Time Limit: 10000/3000 MS (Java/Others) Memory Limit: 32768/32768 K (Java/Others)

Total Submission(s): 1504 Accepted Submission(s): 563

Problem Description

After Mr. B arrived in Warsaw, he was shocked by the skyscrapers and took several photos. But now when he looks at these photos, he finds in surprise that he isn't able to point out even the number of buildings in it. So he decides to work it out as follows:

- divide the photo into n vertical pieces from left to right. The buildings in the photo can be treated as rectangles, the lower edge of which is the horizon. One building may span several consecutive pieces, but each piece can only contain one visible building, or no buildings at all.

- measure the height of each building in that piece.

- write a program to calculate the minimum number of buildings.

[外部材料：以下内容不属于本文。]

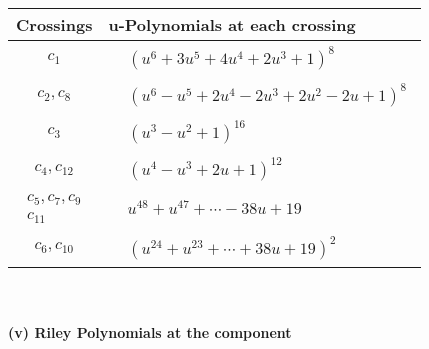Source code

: \documentclass[1p]{elsarticle_modified}
\theoremstyle{definition}
\begin{document}
\begin{tabular}{m{50pt}|m{274pt}}
Crossings & \hspace{64pt}u-Polynomials at each crossing \\
\hline $$\begin{aligned}c_{1}\end{aligned}$$&$\begin{aligned}
&(u^6+3 u^5+4 u^4+2 u^3+1)^8
\end{aligned}$\\
\hline $$\begin{aligned}c_{2},c_{8}\end{aligned}$$&$\begin{aligned}
&(u^6- u^5+2 u^4-2 u^3+2 u^2-2 u+1)^8
\end{aligned}$\\
\hline $$\begin{aligned}c_{3}\end{aligned}$$&$\begin{aligned}
&(u^3- u^2+1)^{16}
\end{aligned}$\\
\hline $$\begin{aligned}c_{4},c_{12}\end{aligned}$$&$\begin{aligned}
&(u^4- u^3+2 u+1)^{12}
\end{aligned}$\\
\hline $$\begin{aligned}c_{5},c_{7},c_{9}\\c_{11}\end{aligned}$$&$\begin{aligned}
&u^{48}+u^{47}+\cdots-38 u+19
\end{aligned}$\\
\hline $$\begin{aligned}c_{6},c_{10}\end{aligned}$$&$\begin{aligned}
&(u^{24}+u^{23}+\cdots+38 u+19)^{2}
\end{aligned}$\\
\hline
\end{tabular}\\~\\
\newpage\renewcommand{\arraystretch}{1}
\flushleft \textbf{(v) Riley Polynomials at the component}\newline \\
\end{document}
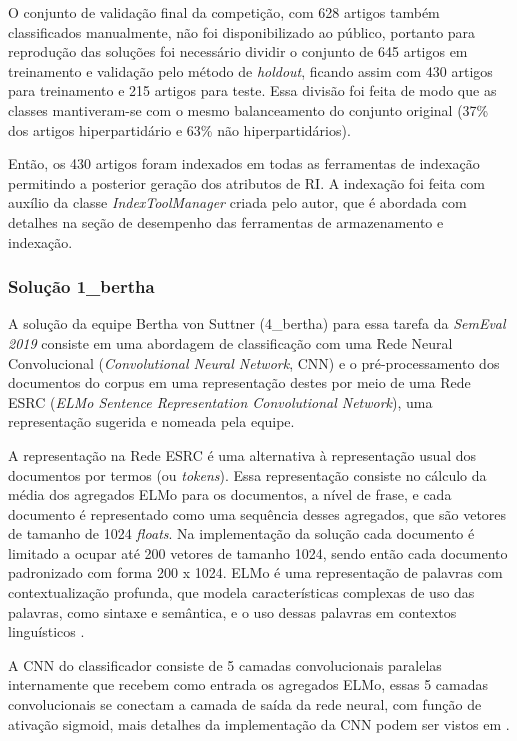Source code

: 			O conjunto de validação final da competição, com 628 artigos também classificados manualmente, não foi disponibilizado ao público, portanto para reprodução das soluções foi necessário dividir o conjunto de 645 artigos em treinamento e validação pelo método de \textit{holdout}, ficando assim com 430 artigos para treinamento e 215 artigos para teste. 
			Essa divisão foi feita de modo que as classes mantiveram-se com o mesmo balanceamento do conjunto original (37\% dos artigos hiperpartidário e 63\% não hiperpartidários).

			Então, os 430 artigos foram indexados em todas as ferramentas de indexação permitindo a posterior geração dos atributos de RI.
			A indexação foi feita com auxílio da classe \textit{IndexToolManager} criada pelo autor, que é abordada com detalhes na seção de desempenho das ferramentas de armazenamento e indexação.
			
			\subsubsection{Solução 1\_bertha}
				A solução da equipe Bertha von Suttner (4\_bertha) para essa tarefa da \textit{SemEval 2019} consiste em uma abordagem de classificação com uma Rede Neural Convolucional (\textit{Convolutional Neural Network}, CNN) e o pré-processamento dos documentos do corpus em uma representação destes por meio de uma Rede ESRC (\textit{ELMo Sentence Representation Convolutional Network}), uma representação sugerida e nomeada pela equipe.

				A representação na Rede ESRC é uma alternativa à representação usual dos documentos por termos (ou \textit{tokens}).
				Essa representação consiste no cálculo da média dos agregados ELMo para os documentos, a nível de frase, e cada documento é representado como uma sequência desses agregados, que são vetores de tamanho de 1024 \textit{floats}. 
				Na implementação da solução cada documento é limitado a ocupar até 200 vetores de tamanho 1024, sendo então cada documento padronizado com forma 200 x 1024.
				ELMo é uma representação de palavras com contextualização profunda, que modela características complexas de uso das palavras, como sintaxe e semântica, e o uso dessas palavras em contextos linguísticos \cite{ELMoDBLP:journals/corr/abs-1802-05365}.

				A CNN do classificador consiste de 5 camadas convolucionais paralelas internamente que recebem como entrada os agregados ELMo, essas 5 camadas convolucionais se conectam a camada de saída da rede neural, com função de ativação sigmoid, mais detalhes da implementação da CNN podem ser vistos em .

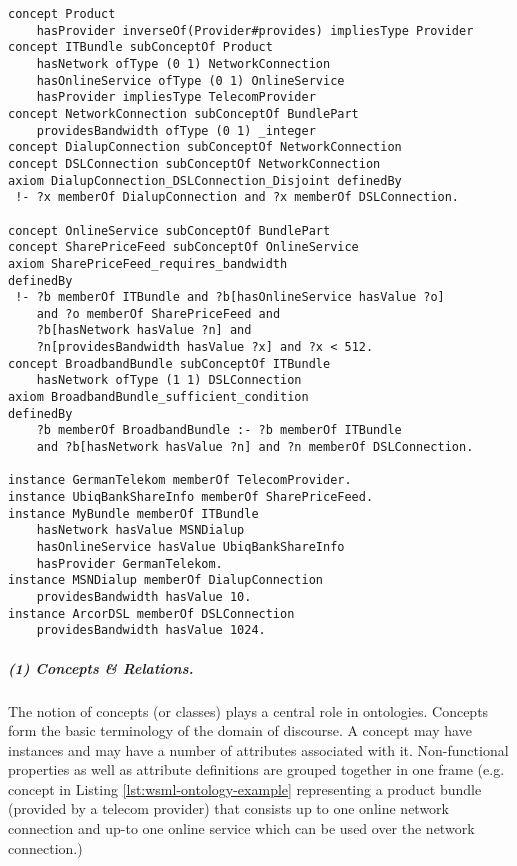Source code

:\begin{lstlisting}[label=lst:wsml-ontology-example,style=wsml, caption=WSML Example Ontology]
concept Product
    hasProvider inverseOf(Provider#provides) impliesType Provider
concept ITBundle subConceptOf Product
    hasNetwork ofType (0 1) NetworkConnection
    hasOnlineService ofType (0 1) OnlineService
    hasProvider impliesType TelecomProvider
concept NetworkConnection subConceptOf BundlePart
    providesBandwidth ofType (0 1) _integer
concept DialupConnection subConceptOf NetworkConnection
concept DSLConnection subConceptOf NetworkConnection
axiom DialupConnection_DSLConnection_Disjoint definedBy
 !- ?x memberOf DialupConnection and ?x memberOf DSLConnection.

concept OnlineService subConceptOf BundlePart
concept SharePriceFeed subConceptOf OnlineService
axiom SharePriceFeed_requires_bandwidth
definedBy
 !- ?b memberOf ITBundle and ?b[hasOnlineService hasValue ?o]
    and ?o memberOf SharePriceFeed and
    ?b[hasNetwork hasValue ?n] and
    ?n[providesBandwidth hasValue ?x] and ?x < 512.
concept BroadbandBundle subConceptOf ITBundle
    hasNetwork ofType (1 1) DSLConnection
axiom BroadbandBundle_sufficient_condition
definedBy
    ?b memberOf BroadbandBundle :- ?b memberOf ITBundle
    and ?b[hasNetwork hasValue ?n] and ?n memberOf DSLConnection.

instance GermanTelekom memberOf TelecomProvider.
instance UbiqBankShareInfo memberOf SharePriceFeed.
instance MyBundle memberOf ITBundle
    hasNetwork hasValue MSNDialup
    hasOnlineService hasValue UbiqBankShareInfo
    hasProvider GermanTelekom.
instance MSNDialup memberOf DialupConnection
    providesBandwidth hasValue 10.
instance ArcorDSL memberOf DSLConnection
    providesBandwidth hasValue 1024.

\end{lstlisting}

\subparagraph{\it \bfseries (1) Concepts \& Relations.} The notion of concepts
(or classes) plays a central role in ontologies. Concepts form the
basic terminology of the domain of discourse. A concept may have
instances and may have a number of attributes associated with it.
Non-functional properties as well
as attribute definitions are grouped together in one frame (e.g.
concept  in Listing \ref{lst:wsml-ontology-example}
representing a product bundle (provided by
a telecom provider) that consists up to one online network
connection and up-to one online service which can be used over the
network connection.)

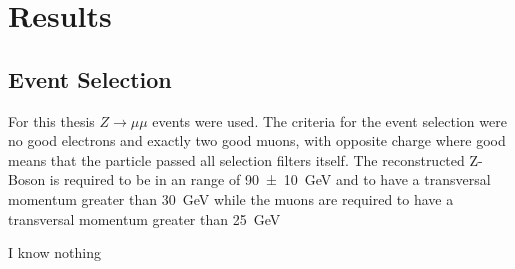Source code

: \chapter{Results}

\section{Event Selection}

For this thesis $Z\rightarrow \mu \mu$ events were used. 
The criteria for the event selection were no good electrons and exactly two good muons, with opposite charge where good means that the particle passed all selection filters itself. The reconstructed Z-Boson is required to be in an range of \SI{90+-10}{\GeV} and to have a transversal momentum greater than \SI{30}{\GeV} while the muons are required to have a transversal momentum greater than \SI{25}{\GeV}
\label{results}

I know nothing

Mr. B has finished the first two steps, the last comes to you.

Input

Each test case starts with a line containing an integer n (1 <= n <= 100,000). Following this is a line containing n integers - the height of building in each piece respectively. Note that zero height means there are no buildings in this piece at all. All the input numbers will be nonnegative and less than 1,000,000,000.

Output

For each test case, display a single line containing the case number and the minimum possible number of buildings in the photo.

Sample Input

1 2 3

1 2 1

Sample Output

Case 1: 3

Case 2: 2

Hint

The possible configurations of the samples are illustrated below:

Source

Fudan Local Programming Contest 2012

题目大意：把一片房子等分成很多份，每一片有自己的高度，第二张图中间蓝色的被棕色的挡住了。问你最少是多少栋楼。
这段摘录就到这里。